# Your task
Gather every line in the records below that contains the word "институт" and copy each one in full.

# Available records

- - - - - - -

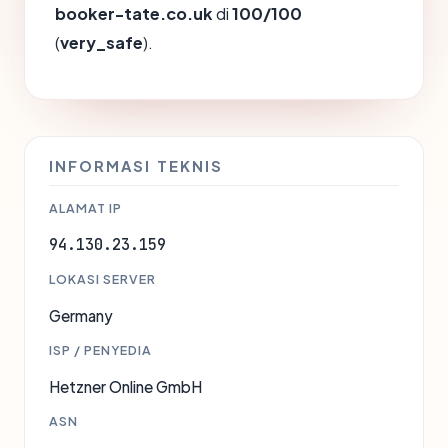
booker-tate.co.uk
di
100/100
(
very_safe
).
INFORMASI TEKNIS
ALAMAT IP
94.130.23.159
LOKASI SERVER
Germany
ISP / PENYEDIA
Hetzner Online GmbH
ASN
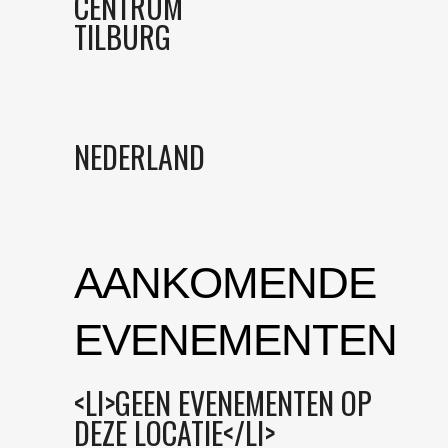
CENTRUM
TILBURG
NEDERLAND
AANKOMENDE
EVENEMENTEN
<LI>GEEN EVENEMENTEN OP
DEZE LOCATIE</LI>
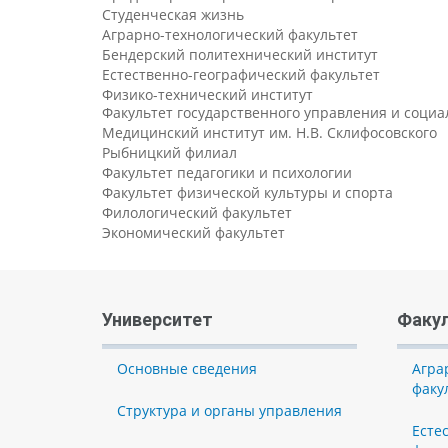
Студенческая жизнь
Аграрно-технологический факультет
Бендерский политехнический институт
Естественно-географический факультет
Физико-технический институт
Факультет государственного управления и соци
Медицинский институт им. Н.В. Склифосовского
Рыбницкий филиал
Факультет педагогики и психологии
Факультет физической культуры и спорта
Филологический факультет
Экономический факультет
Университет
Факу
Основные сведения
Агра
факу
Структура и органы управления
Есте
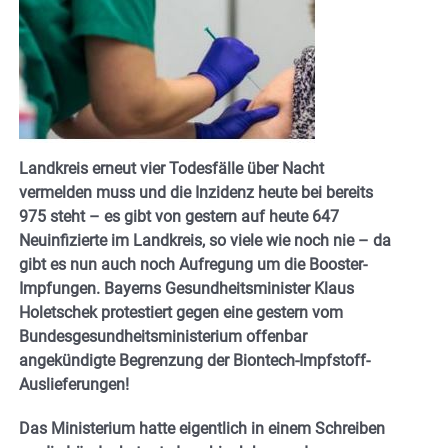
Landkreis erneut vier Todesfälle über Nacht
vermelden muss und die Inzidenz heute bei bereits
975 steht – es gibt von gestern auf heute 647
Neuinfizierte im Landkreis, so viele wie noch nie – da
gibt es nun auch noch Aufregung um die Booster-
Impfungen. Bayerns Gesundheitsminister Klaus
Holetschek protestiert gegen eine gestern vom
Bundesgesundheitsministerium offenbar
angekündigte Begrenzung der Biontech-Impfstoff-
Auslieferungen!
Das Ministerium hatte eigentlich in einem Schreiben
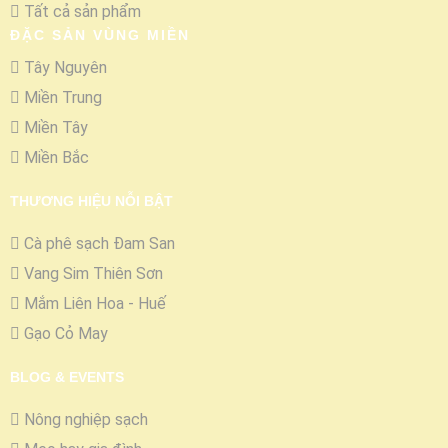
Tất cả sản phẩm
ĐẶC SẢN VÙNG MIỀN
Tây Nguyên
Miền Trung
Miền Tây
Miền Bắc
THƯƠNG HIỆU NỖI BẬT
Cà phê sạch Đam San
Vang Sim Thiên Sơn
Mắm Liên Hoa - Huế
Gạo Cỏ May
BLOG & EVENTS
Nông nghiệp sạch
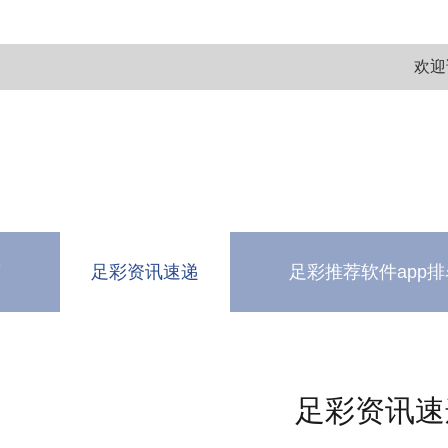
欢迎
荐
足彩资讯速递
足彩推荐软件app排
测
软件下载中心
足彩资讯速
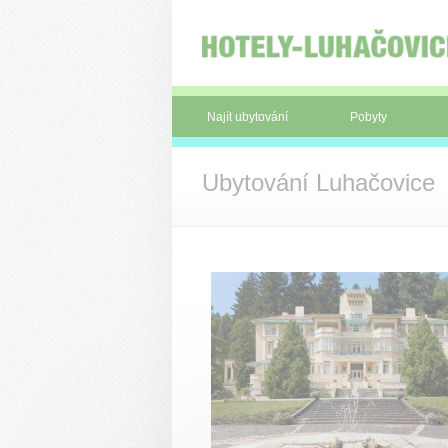
Panel pro správu cookies
Najít ubytování
Pobyty
Ubytování Luhačovice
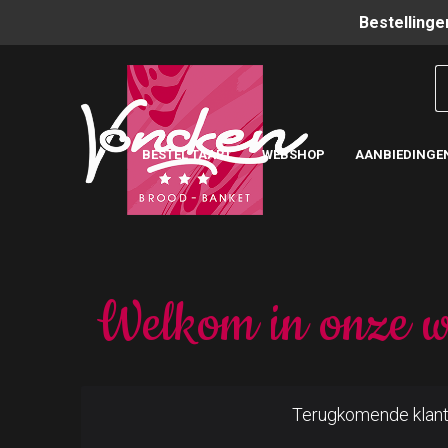
Bestellinge
BESTEL TAART
WEBSHOP
AANBIEDINGE
Welkom in onze w
Terugkomende klan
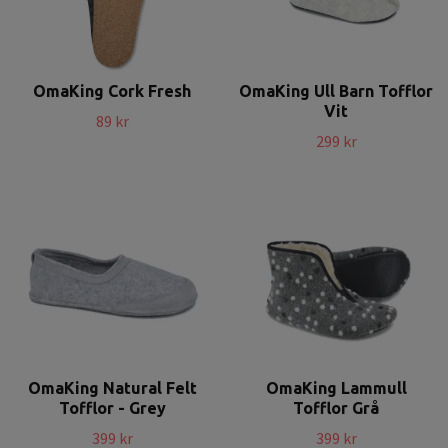
OmaKing Cork Fresh
OmaKing Ull Barn Tofflor
Vit
89 kr
299 kr
OmaKing Natural Felt
OmaKing Lammull
Tofflor - Grey
Tofflor Grå
399 kr
399 kr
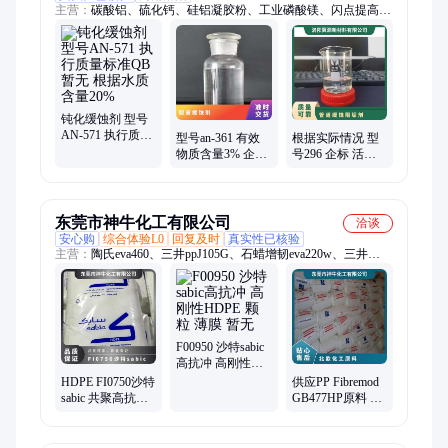
主营：
碳酸铝、硫化钙、硅铝凝胶粉、工业磷酸镁、闪点提高
剂、表面活性剂、耐火材料、水处理原材料
钝化缓蚀剂 型号
AN-571 执行质量
型号an-361 有效
根据实际情况 型
标准QB 暂无 根据
物质含量3% 企标
号296 企标 活性
水质 含量20%
参考用量40mg 暂
剂 液体 暂无 管道
无 酸液缓蚀剂
缓蚀阻垢剂
东莞市神牛化工有限公司
洽谈
安心购
综合体验L0
回复及时
真实性已核验
主营：
陶氏eva460、三井ppJ105G、石蜡增韧eva220w、三井
eva260、热熔级eva250、普瑞曼ppj105g
F00950 沙特sabic
高抗冲 高刚性
HDPE 颗粒 薄膜
HDPE FI0750沙特
供应PP Fibremod
暂无
sabic 共聚高抗冲
GB477HP原料 标
高刚性 暂无 食品
准料 奥地利北欧
包装薄膜
化工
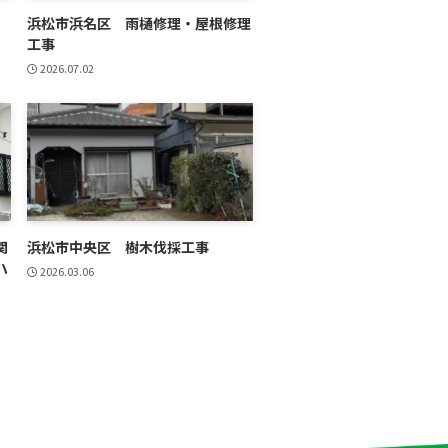
浜松市浜名区 雨樋修理・屋根修理
工事
2026.07.02
関
浜松市中央区 樹木伐採工事
ハ
2026.03.06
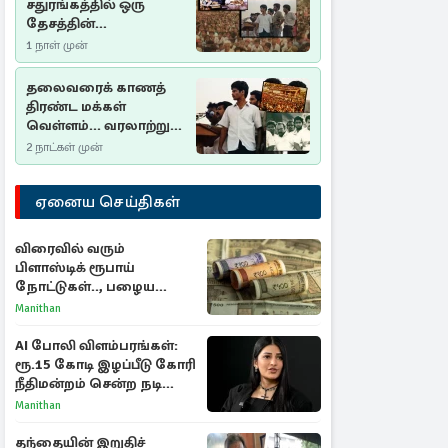
சதுரங்கத்தில் ஒரு
தேசத்தின்
தீர்க்கதரிசனம் :
1 நாள் முன்
சுதுமலை பிரகடனம்
ஒரு வரலாற்றுப் பாடம்
தலைவரைக் காணத்
திரண்ட மக்கள்
வெள்ளம்... வரலாற்றுச்
சிறப்புமிக்க சுதுமலைப்
2 நாட்கள் முன்
பிரகடனம்…
ஏனைய செய்திகள்
விரைவில் வரும்
பிளாஸ்டிக் ரூபாய்
நோட்டுகள்.., பழைய
காகித நோட்டுகள்
Manithan
செல்லுமா?
AI போலி விளம்பரங்கள்:
ரூ.15 கோடி இழப்பீடு கோரி
நீதிமன்றம் சென்ற நடிகை
ஸ்ருதி ஹாசன்!
Manithan
தந்தையின் இறுதிச்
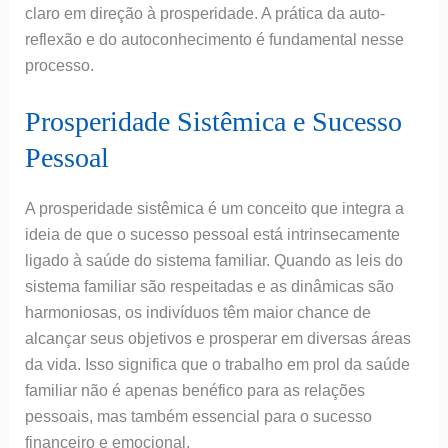
claro em direção à prosperidade. A prática da auto-
reflexão e do autoconhecimento é fundamental nesse
processo.
Prosperidade Sistêmica e Sucesso
Pessoal
A prosperidade sistêmica é um conceito que integra a
ideia de que o sucesso pessoal está intrinsecamente
ligado à saúde do sistema familiar. Quando as leis do
sistema familiar são respeitadas e as dinâmicas são
harmoniosas, os indivíduos têm maior chance de
alcançar seus objetivos e prosperar em diversas áreas
da vida. Isso significa que o trabalho em prol da saúde
familiar não é apenas benéfico para as relações
pessoais, mas também essencial para o sucesso
financeiro e emocional.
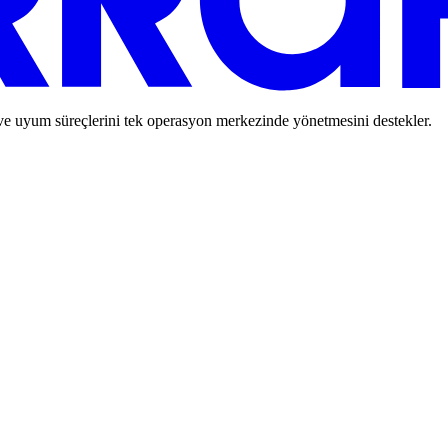
 ve uyum süreçlerini tek operasyon merkezinde yönetmesini destekler.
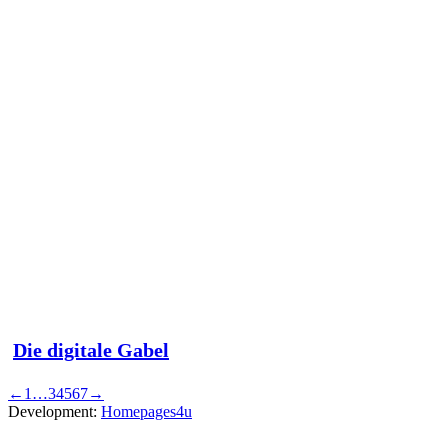
Die digitale Gabel
←
1
…
3
4
5
6
7
→
Development:
Homepages4u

- - - - - - -

# Answer to this exercise
Бендерский политехнический институт
Физико-технический институт
Медицинский институт им. Н.В. Склифосовского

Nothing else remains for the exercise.